Still, there are advantages to paying more at the start. A larger down payment ultimately means smaller monthly bills down the line. Also, if you purchase a conventional loan (i.e.: one that is not backed by a federal agency), paying 20 percent or more upfront will eliminate the need to pay Private Mortgage Insurance (PMI) charges. PMI is insurance for your lender that can be paid upfront or in monthly installments, and is designed to offset your lender's risk in the case that you've paid less than 20 percent on your home. It can cost around $55 a month per $100,000 financed. While it's important to note that FHA loans also carry mortgage insurance with a down payment of under 20 percent, their low barriers to own still make them a good choice for first-time buyers.

Figure How Much House You Can Afford

Your debt-to-income ratio (DTI) is the percentage of your gross monthly income set aside for paying debts. While some loans may qualify you for up to 50 percent of your monthly gross income, it's advisable that you use no more than 30 percent, says Joe Adamaitis, a mortgage banker in Sarasota, Fla. Be realistic about how much you can pay, because an unexpected event could tear a hole in a tight budget.

If, for example, you have a $5,000 gross monthly income, Adamaitis gives this scenario: After taxes, you might actually clear around $3,600. If you expect to owe 30 percent of your gross monthly income, that's $1500 a month, leaving you a grand total of $2,100 to live on. At this rate, your 30 percent debt is actually cutting into 42 percent of your monthly income, after taxes. So when calculating your budget, be completely honest about your spending habits, even if lenders say you qualify for more.

Hunt for a House

Finding the perfect home can have a lot to do with finding a compatible real estate agent, especially in today's evolving mortgage landscape. "The person you choose will quarterback the whole process for you," he explains. It's crucial to be in contact with an agent before starting the home search, "because you might be looking at x when all you can afford is y." First-time homebuyers should make it clear what features they're looking for and how much they're willing to spend.

There are, however, certain questions that Fair Housing laws prohibit agents from answering, such as where to find religious centers in the area, the quality of the school systems, and crime rates. Be proactive in speaking with members of the community and inquire about the issues that matter most to you. For parents, search public sex offender registries, which can be found online, to see if there are high-risk areas in the neighborhood.
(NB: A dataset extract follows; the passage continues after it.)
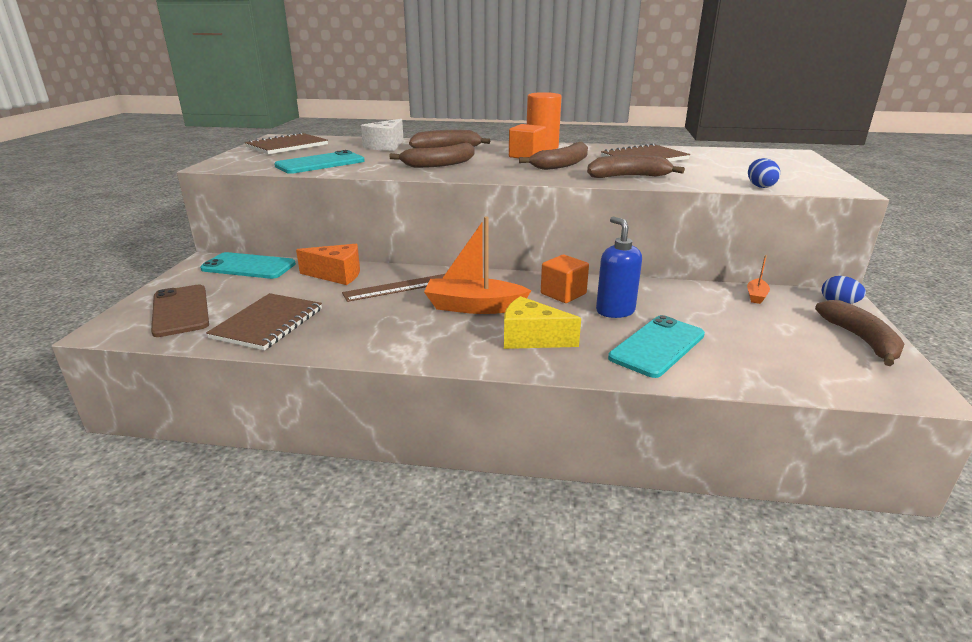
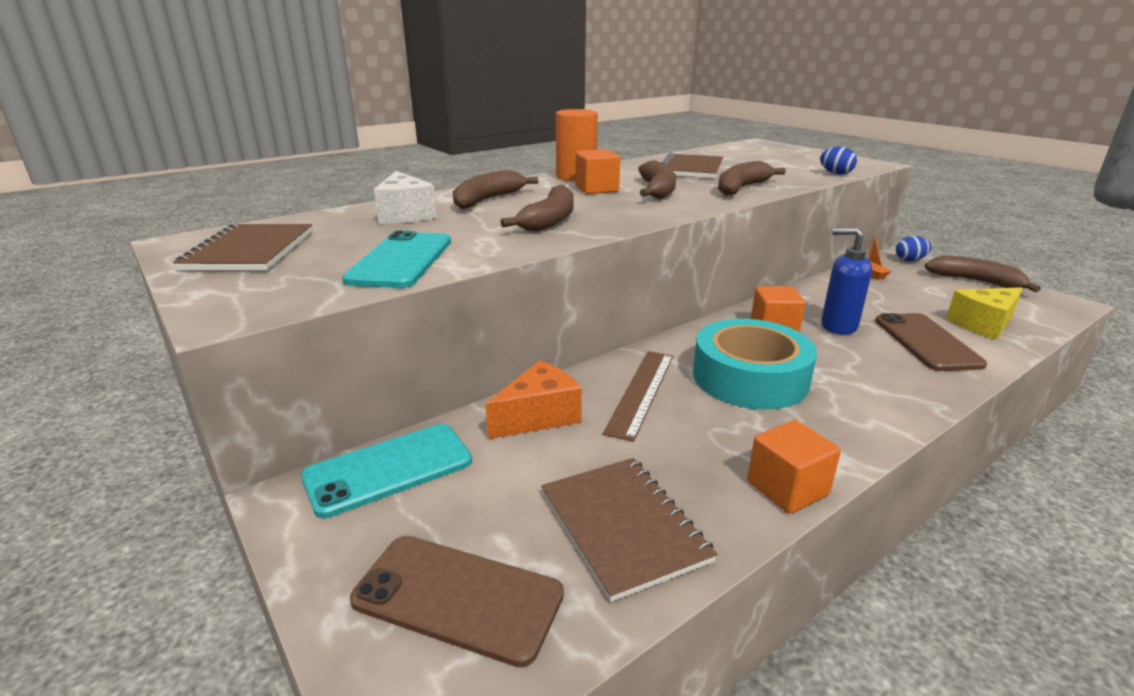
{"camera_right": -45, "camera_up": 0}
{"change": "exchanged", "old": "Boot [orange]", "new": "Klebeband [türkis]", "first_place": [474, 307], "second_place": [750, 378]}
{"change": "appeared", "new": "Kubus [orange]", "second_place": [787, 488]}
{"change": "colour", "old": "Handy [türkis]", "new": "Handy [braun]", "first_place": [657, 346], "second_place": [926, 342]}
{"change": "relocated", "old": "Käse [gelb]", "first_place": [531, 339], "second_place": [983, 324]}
In most states, agents must disclose whether violent crimes occurred on a property within a set number of years, but not so with suicides -- find your comfort level and do your research.

Make an Offer

Sellers can price a property however they see fit, but that doesn't mean homebuyers should pay a ridiculous cost. "Get your agent to pull all the comparable sold properties that occurred in the last six months," says Adamaitis. "How many were short-sales? How many were foreclosures? Then gauge by square foot the comparable cost."

Get Your Money's Worth

At signing, the buyer should demand that the contract be contingent on an objective appraisal of the house, Adamaitis says. Look into the history of the home and make sure there aren't any liens against the property. You should be able to negotiate with the seller to make any necessary repairs to the house before closing on the deal.
Contingencies vary by state, but you should certainly inspect the home for possible lead paint, radon, and structural issues. Depending on which contingencies your state recognizes, these flaws can provide grounds to cancel the contract without penalty, and get back the earnest money deposit you put down at the start of negotiations.

Stay on Course

Beginning to end, you can expect the entire process to last around four to five months, says Herb. Of course, with as much great inventory on the market as there is, it's not unusual for homebuyers to find something within two to four weeks.
On a brighter note, Mike jumped back into the house hunt a little wiser this year and closed on a three-bedroom townhouse for him and his family in about four month's time. The real journey starts at the end of the month, though -- when his first bill arrives in the mail.